弁護士会の読書

※本欄の記述はあくまで会員の個人的意見です。

2005年12月28日

黄金国家

著者:保立道久、出版社:青木書店
 太宰府に流され、怨みのうちに死んだといわれる学問の神様・菅原道真を取り巻く当時の社会状況を、この本を読んではじめて知りました。
 菅原道真は対外関係に対処するための有能な官僚と認められ、出世していった。895年(寛平7年)には、東宮大夫の藤原時平にならぶ異例の権大夫に任命され、897年(寛平9年)、醍醐天皇が即位すると、藤原時平とならんで補佐する位置についた。900年(昌泰3年)、宇多上皇の息子・斉世親王と道真の娘のあいだに宇多の初孫が生まれるや、王位をめぐる争闘に巻きこまれ、醍醐天皇の側が警戒して太宰府に流された。そこで怨みをのんで死去することになる。宇多天皇と次の醍醐天皇という父子関係の矛盾に悩まされていたわけである。
 このころ、朝鮮半島から新羅が日本に来襲するという危惧が高まっていた。朝鮮半島では、当時、後三国の内乱といわれる本格的な内乱の時代が到来していた。新羅からの日本来襲は893年(寛平5年)から翌年にかけて急に激化した。肥後国松浦郡に新羅の賊が来襲し、翌月には肥後国にまで押し寄せた。奈良時代以来はじめて、西国における明瞭な戦争状態が現出した。894年には対馬へ、新羅から大将軍3人、副将軍11人、大小船百艘、乗人2500という大軍が侵攻してきた。
 この状況で、宇多天皇は菅原道真を大使とする遣唐使を発表した。
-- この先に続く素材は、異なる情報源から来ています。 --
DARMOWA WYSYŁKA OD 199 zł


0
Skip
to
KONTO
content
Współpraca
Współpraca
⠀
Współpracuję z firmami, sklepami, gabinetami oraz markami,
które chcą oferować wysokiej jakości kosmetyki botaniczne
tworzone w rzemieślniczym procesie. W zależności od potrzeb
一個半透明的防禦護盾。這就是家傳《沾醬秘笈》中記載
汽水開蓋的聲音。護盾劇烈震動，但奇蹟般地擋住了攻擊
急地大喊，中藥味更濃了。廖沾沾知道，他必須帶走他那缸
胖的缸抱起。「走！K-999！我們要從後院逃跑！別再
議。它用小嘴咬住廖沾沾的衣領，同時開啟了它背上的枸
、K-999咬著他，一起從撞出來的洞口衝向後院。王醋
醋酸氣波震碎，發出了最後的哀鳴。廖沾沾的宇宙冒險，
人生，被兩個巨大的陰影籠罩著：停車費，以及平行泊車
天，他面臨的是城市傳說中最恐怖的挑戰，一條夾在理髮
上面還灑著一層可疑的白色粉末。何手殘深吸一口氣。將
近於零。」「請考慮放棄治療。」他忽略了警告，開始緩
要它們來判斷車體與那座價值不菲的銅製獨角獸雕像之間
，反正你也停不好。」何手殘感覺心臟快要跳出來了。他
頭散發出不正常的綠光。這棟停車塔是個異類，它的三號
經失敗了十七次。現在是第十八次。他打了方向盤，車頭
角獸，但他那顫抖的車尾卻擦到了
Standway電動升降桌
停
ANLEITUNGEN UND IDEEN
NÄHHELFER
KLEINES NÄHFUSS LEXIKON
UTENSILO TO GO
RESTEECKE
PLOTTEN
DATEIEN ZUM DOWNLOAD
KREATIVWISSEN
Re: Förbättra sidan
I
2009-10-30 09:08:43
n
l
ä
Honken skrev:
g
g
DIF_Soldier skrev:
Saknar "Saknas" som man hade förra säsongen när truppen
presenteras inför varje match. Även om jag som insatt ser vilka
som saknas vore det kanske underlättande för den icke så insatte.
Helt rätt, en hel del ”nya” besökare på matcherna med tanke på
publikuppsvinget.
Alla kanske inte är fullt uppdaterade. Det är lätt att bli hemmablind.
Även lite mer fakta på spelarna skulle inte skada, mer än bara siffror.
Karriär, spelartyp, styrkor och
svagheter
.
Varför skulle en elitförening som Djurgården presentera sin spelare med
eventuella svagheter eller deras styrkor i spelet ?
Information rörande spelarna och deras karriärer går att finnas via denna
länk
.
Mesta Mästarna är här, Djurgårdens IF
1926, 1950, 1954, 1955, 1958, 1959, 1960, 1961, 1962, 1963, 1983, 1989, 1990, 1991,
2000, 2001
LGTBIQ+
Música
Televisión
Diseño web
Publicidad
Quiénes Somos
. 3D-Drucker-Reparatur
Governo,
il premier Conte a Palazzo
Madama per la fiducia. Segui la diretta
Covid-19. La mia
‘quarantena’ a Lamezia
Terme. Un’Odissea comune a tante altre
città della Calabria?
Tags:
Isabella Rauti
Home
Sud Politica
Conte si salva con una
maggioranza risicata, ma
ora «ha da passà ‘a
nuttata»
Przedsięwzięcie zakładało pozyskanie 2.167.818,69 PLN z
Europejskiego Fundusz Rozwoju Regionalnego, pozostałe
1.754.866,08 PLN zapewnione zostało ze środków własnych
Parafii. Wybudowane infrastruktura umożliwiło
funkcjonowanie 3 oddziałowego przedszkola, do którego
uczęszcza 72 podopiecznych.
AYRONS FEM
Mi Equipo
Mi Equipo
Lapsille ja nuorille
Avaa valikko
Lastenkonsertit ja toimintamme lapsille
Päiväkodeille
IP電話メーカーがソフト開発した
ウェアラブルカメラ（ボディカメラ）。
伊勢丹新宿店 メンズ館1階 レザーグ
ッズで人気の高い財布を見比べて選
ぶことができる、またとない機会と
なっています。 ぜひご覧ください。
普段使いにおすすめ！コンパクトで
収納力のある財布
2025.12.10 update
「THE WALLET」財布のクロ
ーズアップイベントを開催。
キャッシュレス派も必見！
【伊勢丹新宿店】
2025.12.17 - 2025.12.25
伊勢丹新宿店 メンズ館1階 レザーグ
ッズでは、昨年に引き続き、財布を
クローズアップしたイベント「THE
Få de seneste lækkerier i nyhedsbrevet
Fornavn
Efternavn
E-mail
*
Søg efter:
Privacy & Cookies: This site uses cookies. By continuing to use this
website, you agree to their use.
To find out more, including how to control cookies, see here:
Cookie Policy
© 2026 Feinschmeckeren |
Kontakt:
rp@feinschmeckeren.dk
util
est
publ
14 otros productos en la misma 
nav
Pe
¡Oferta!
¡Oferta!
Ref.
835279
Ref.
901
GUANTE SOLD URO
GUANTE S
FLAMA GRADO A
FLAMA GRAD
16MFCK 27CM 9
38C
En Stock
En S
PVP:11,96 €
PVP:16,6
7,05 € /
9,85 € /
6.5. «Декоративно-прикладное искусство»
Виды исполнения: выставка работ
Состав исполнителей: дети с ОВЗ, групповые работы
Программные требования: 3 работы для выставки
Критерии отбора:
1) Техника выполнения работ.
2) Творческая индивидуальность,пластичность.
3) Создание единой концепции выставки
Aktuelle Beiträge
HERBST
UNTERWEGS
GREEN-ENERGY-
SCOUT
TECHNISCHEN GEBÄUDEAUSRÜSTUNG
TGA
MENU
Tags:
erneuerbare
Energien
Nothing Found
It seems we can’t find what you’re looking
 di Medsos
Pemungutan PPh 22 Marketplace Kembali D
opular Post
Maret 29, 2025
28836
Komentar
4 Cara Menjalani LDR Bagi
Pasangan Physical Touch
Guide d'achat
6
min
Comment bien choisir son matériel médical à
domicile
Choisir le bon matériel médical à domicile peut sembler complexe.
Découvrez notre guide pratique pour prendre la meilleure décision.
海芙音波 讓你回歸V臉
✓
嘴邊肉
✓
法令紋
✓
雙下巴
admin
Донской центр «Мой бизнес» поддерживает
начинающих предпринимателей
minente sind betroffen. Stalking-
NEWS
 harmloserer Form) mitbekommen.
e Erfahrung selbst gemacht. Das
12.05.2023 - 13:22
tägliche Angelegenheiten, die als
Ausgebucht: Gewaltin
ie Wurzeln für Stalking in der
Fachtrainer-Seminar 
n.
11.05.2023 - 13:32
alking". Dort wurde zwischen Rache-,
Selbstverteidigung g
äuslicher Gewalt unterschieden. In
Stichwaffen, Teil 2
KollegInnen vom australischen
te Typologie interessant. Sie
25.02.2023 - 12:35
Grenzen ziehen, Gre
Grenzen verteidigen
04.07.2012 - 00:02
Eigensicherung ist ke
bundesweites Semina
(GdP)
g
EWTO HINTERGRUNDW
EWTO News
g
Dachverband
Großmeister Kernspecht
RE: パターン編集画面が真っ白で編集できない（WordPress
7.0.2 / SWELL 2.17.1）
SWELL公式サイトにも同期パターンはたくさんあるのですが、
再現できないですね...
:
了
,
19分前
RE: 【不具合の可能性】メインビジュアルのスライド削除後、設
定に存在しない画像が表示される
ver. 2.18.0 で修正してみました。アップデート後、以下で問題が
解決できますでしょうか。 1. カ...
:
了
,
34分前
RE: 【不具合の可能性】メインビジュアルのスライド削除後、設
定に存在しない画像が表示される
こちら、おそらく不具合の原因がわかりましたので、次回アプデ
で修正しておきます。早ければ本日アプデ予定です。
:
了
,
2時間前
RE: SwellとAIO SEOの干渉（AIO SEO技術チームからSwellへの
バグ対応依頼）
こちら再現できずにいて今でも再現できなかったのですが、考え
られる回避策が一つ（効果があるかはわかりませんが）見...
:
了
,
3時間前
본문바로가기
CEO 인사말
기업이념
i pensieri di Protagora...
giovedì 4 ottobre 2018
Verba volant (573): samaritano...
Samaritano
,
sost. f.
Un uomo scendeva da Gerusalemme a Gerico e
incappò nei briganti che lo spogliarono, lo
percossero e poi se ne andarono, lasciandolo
まもなく、それは取り消されてしまった。やがて(907年)、唐は崩壊する。道真が死んで4年後のことである。
 菅原道真が死んだあと、朝廷に不幸が連続した。まず醍醐天皇の皇太子が21歳で死去(923年)。すぐに道真左遷の詔書を取り消し、右大臣に復し、正二位を追贈した。ところが、925年に代わった皇太子も5歳で死亡。930年に、清涼殿に落雷し、そのショックから醍醐天皇は病気となって、3ヶ月後に死去した。
 菅原道真が朝廷で活躍していた当時、朝鮮半島も中国も大きくゆれ動いていたのでした。そのなかで外交手腕を発揮した有力官僚としてメキメキ出世していったということを初めて知ったというわけです。
 ところで、この本の表題である黄金国家というのは、8世紀初めまでは日本にとっては新羅こそ黄金の国であったが、陸奥に金が発見されてから、日本は一転して新羅の商人の中継なしに、直接に唐の海商を相手に豊かな黄金を支出するようになったということです。
 まだまだ日本史にも知らないことがいっぱいあると、つくづく思ったことでした。